# Forum Home Renovation Electrical  how do you measure wire thickness? e.g. 2.5mm etc..

## wozzzzza

you walk into an electrical store and ask for 2.5mm twin and earth wire, or 8mm building wire etc..., how do you actually workout what you are given if its correct? how is this wire thickness figure determined??

----------


## thatirwinfella

rather then being designated 2.5mm or 6mm etc, it's actually 2.5mm^2 or 6mm^2. It's the cross sectional area of the conductor.

----------


## Vernonv

As thatirwinfella said, the 2.5 is the cross sectional area. So to work out the diameter: 
Diam = (Sqrt (CSA / Pi)) x 2. 
Note that the diameter of stranded wire will be somewhat larger than that (and is more difficult to measure accurately). 
If you know the manufacturer of the wire you could go to their web site as often they have external diameters/sizes (i.e. the outside of the cable including insulation) specified.

----------


## Claw Hama

It's the square of the diameter or radius I can't remember which one too long since tafe.

----------


## Claw Hama

:Wat they said:

----------


## nev25

Experience

----------


## familyguy

At the risk of getting flamed; a good ballpark figure for sizing the wire is 5amps per square mm, so 6mm cable is good for about 30 amps and 2.5mm cable is good for about 12.5 amps. You may need to increase wire size for long runs as voltage drop will come into it. Voltage drop in a cable will increase as the current through the cable increases, if you're running 5 amps through a cable and the load increases to 10 amps the voltage drop across the cable will increase.

----------


## nev25

> At the risk of getting flamed; a good ballpark figure for sizing the wire is 5amps per square mm, so 6mm cable is good for about 30 amps and 2.5mm cable is good for about 12.5 amps. .

  Way off

----------


## Claw Hama

There was a thread the other day about why you should use licenced trades people!!

----------


## familyguy

Just as predicted... perhaps you'd care to elaborate.

----------


## Pulse

Or just check AS3008.11 Electrical Installations - Selection of Cabling 
My copy has 101 pages on finding the current carrying capacity of different wires... 
Cheers Pulse

----------


## nev25

Pulse is right for working out Current carrying capacity 
But the original question was   

> you walk into an electrical store and ask for 2.5mm twin and earth wire, or 8mm building wire etc..., how do you actually workout what you are given if its correct? how is this wire thickness figure determined??

  The answer is EXPERIENCE or its written on the cable drum.
There is one manufacturer that prints the size on the Sheath but not sure what one.

----------


## familyguy

I was flamed very quickly, but.... I'm still waiting for someone to elaborate.
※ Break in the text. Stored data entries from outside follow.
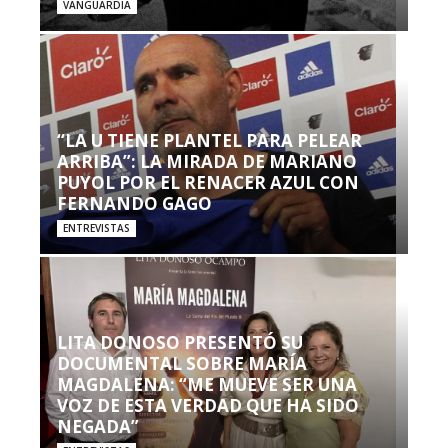
VANGUARDIA
“LA U TIENE PLANTEL PARA PELEAR
ARRIBA”: LA MIRADA DE MARIANO
PUYOL POR EL RENACER AZUL CON
FERNANDO GAGO
ENTREVISTAS
LITA DONOSO PRESENTÓ SU
DOCUMENTAL SOBRE MARÍA
MAGDALENA: “ME MUEVE SER UNA
VOZ DE ESTA VERDAD QUE HA SIDO
NEGADA”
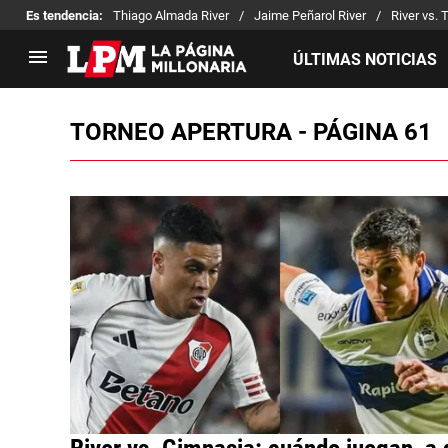
Es tendencia
:
Thiago Almada River
Jaime Peñarol River
River vs. 
ÚLTIMAS NOTICIAS
TORNEO APERTURA - PÁGINA 61
LIGA PROFESIONAL
TORNEOS
Noticias
Copa Sudamericana
Tabla de posiciones
Copa Argentina
Fixture
Selección Argentina
Reserva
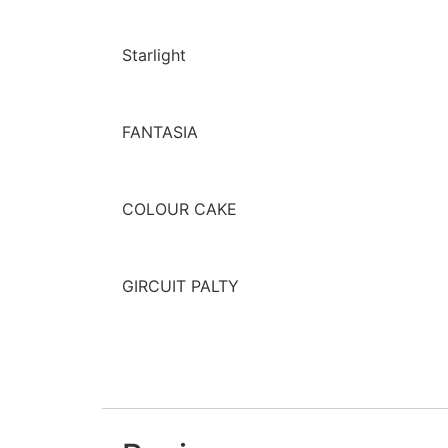
Starlight
FANTASIA
COLOUR CAKE
GIRCUIT PALTY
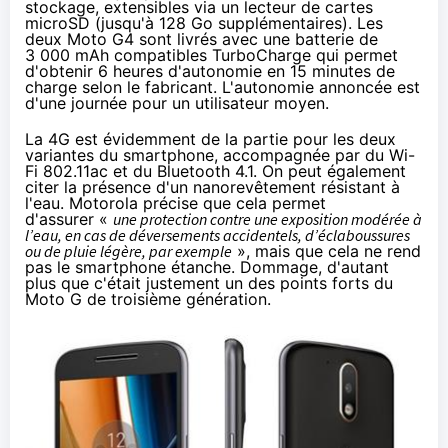
stockage, extensibles via un lecteur de cartes
microSD (jusqu'à 128 Go supplémentaires). Les
deux Moto G4 sont livrés avec une batterie de
3 000 mAh compatibles TurboCharge qui permet
d'obtenir 6 heures d'autonomie en 15 minutes de
charge selon le fabricant. L'autonomie annoncée est
d'une journée pour un utilisateur moyen.
La
4G
est évidemment de la partie pour les deux
variantes du smartphone, accompagnée par du Wi-
Fi 802.11ac et du Bluetooth 4.1. On peut également
citer la présence d'un nanorevêtement résistant à
l'eau. Motorola précise que cela permet
d'assurer «
une protection contre une exposition modérée à
l’eau, en cas de déversements accidentels, d’éclaboussures
ou de pluie légère, par exemple
», mais que cela ne rend
pas le smartphone étanche. Dommage, d'autant
plus que c'était justement un des points forts du
Moto G de troisième génération.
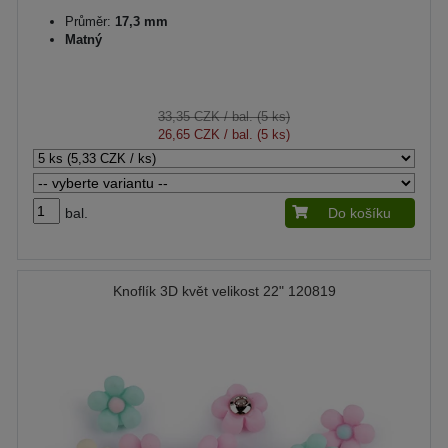
Průměr:
17,3 mm
Matný
33,35 CZK
/ bal. (5 ks)
26,65 CZK
/ bal. (5 ks)
bal.
Do košíku
Knoflík 3D květ velikost 22" 120819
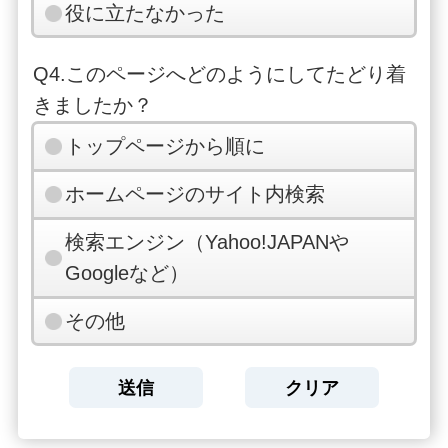
役に立たなかった
Q4.このページへどのようにしてたどり着
きましたか？
トップページから順に
ホームページのサイト内検索
検索エンジン（Yahoo!JAPANや
Googleなど）
その他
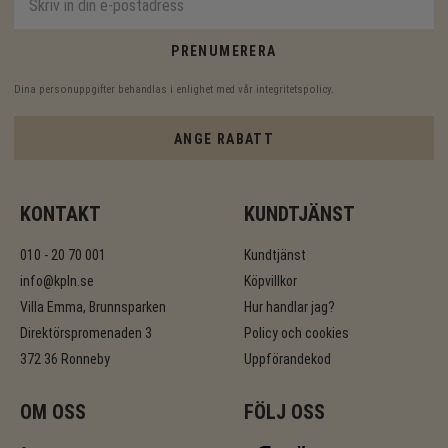
PRENUMERERA
Dina personuppgifter behandlas i enlighet med vår
integritetspolicy
.
ANGE RABATT
KONTAKT
KUNDTJÄNST
010 - 20 70 001
Kundtjänst
info@kpln.se
Köpvillkor
Villa Emma, Brunnsparken
Hur handlar jag?
Direktörspromenaden 3
Policy och cookies
372 36 Ronneby
Uppförandekod
OM OSS
FÖLJ OSS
The replies so far amount to something akin to 'i know a secret but i won't tell'. I may be just a dumb electronic technician and may have erred on the safe side but I do know my theory.

----------


## nev25

> I was flamed very quickly, but.... I'm still waiting for someone to elaborate. .

  
Whats to elaborate read the above responses

----------


## Ausyuppy

> At the risk of getting flamed; a good ballpark figure for sizing the wire is 5amps per square mm, so 6mm cable is good for about 30 amps and 2.5mm cable is good for about 12.5 amps. You may need to increase wire size for long runs as voltage drop will come into it. Voltage drop in a cable will increase as the current through the cable increases, if you're running 5 amps through a cable and the load increases to 10 amps the voltage drop across the cable will increase.

  Family guy,
As mentioned above, AS3008 will give you the current carrying capacities of all sorts of conducters in various conditions (direct buried, in open air etc) 
The current standard (AS3000) allows unlimited GPO's on a 20A CB using 2.5mm cable, and lighting ccts run with 16A breakers with 1.5mm cable. So without opening AS3008 the current carrying capacity would be greater, but not by a hell of a lot. 
Wozza, 
If your not sure about whether you were given 2.5mm you only have to look at 1.5mm to see the difference. 4mm cable tends to get quite stiff. 
Cheers
Steve

----------


## elkangorito

> you walk into an electrical store and ask for 2.5mm twin and earth wire, or 8mm building wire etc..., how do you actually workout what you are given if its correct? how is this wire thickness figure determined??

  If you're interested;
Pi x radius squared = 2.5mm squared.
therefore;
radius squared = 2.5 divided by Pi
= 2.5 divided by 3.142
= 0.7956715 
radius = square root of 0.7956715
= 0.892
Diameter = 0.892 x 2
= 1.784mm 
Take a rule & a calculator with you. 
Other than this, the cable size is usually written somewhere on the cable sheath. Alternatively, it is written on the cable drum so you may wish to witness from which drum the cable is removed.

----------


## wozzzzza

with all this talk about the AS3008, can it be downloaded from somewhere??  i cant find it.

----------


## nev25

> with all this talk about the AS3008, can it be downloaded from somewhere?? i cant find it.

  Yep Here http://www.saiglobal.com/shop/script...=stds000017409
At a cost 
But it wont answer your original question 
Its only about current carrying capacity's of cables in different environments.

----------


## taswood

Leave the work to trained and experienced electricians. I have seen lighting circuits done in bell wire and power circuits added onto in a domestic laundry done in figure eight, no earth!. "Accident " waiting to happen.

----------